Los problemas de la comunicación humana, o de su incomunicación, más bien, laten en esta película con una fuerza sísmica. Los silencios se nos comen, lo que no conseguimos expresar a las claras. ¿Por qué todo tiene que ser tan difícil?, se pregunta el personaje interpretado por la Vitti. La sombra de la joven desaparecida les acompaña en cada paso que dan, mal que lo ignoren, que quieran actuar como quien hace un borrón y cuenta nueva.

Antonioni muestra la incomunicación a través del sentimiento de los personajes, de sus gestos y sus palabras, aunque no en menor medida a través de las imágenes. Es un elemento clave en toda su filmografía. Los planos muestran unas veces la desolación del paisaje vacío, las figuras humanas perdidas en su inmensidad, presas de la propia belleza del marco, mientras que en otros es el abarrotamiento, el exceso, la causa de esa incomunicación. Y con ella nos hace imaginar, incluso volar, dijera Machado lo que dijera; nos transporta a un tiempo que para bien y para mal ya no es el nuestro pero que comparte sus excesos. Machado, con sus palabras, trasladaba a sus coetáneos el rechazo a la novedad, a aquello —el cine— que ponía en tela de juicio su medio habitual de expresión y por tanto amenazaba su posición social y profesional. Son muchos los que hoy se han expresado de forma similar ante el advenimiento de la Inteligencia Artificial, profesionales de rango muy diverso que, no sin razón, sienten una amenaza ante la aplicación de esta nueva tecnología.         
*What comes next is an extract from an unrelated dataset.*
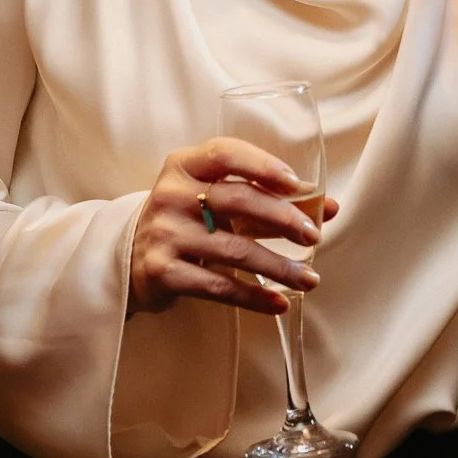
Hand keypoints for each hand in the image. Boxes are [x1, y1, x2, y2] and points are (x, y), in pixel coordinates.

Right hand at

Luciano Floridi, al respecto, habla en su artículo de «nuestra singularidad y originalidad como productores de significado y sentido». Quiere decir con esto que es el ser humano quien va a alimentar la Inteligencia Artificial, no a la inversa, y que por tanto, en alusión a la novela de George Orwell, 1984, «quien controla las preguntas controla las respuestas, y quien controla las respuestas controla la realidad». Esto es así haya o no máquinas por medio, y esto es asimismo un elemento en liza en la realidad descrita por Antonioni. ¿Equivocan los personajes sus preguntas en la búsqueda de la chica desaparecida, en la propia búsqueda de sí mismos tras el suceso? Y nosotros… ¿nos equivocamos al preguntar por el aumento de la temperatura ambiente?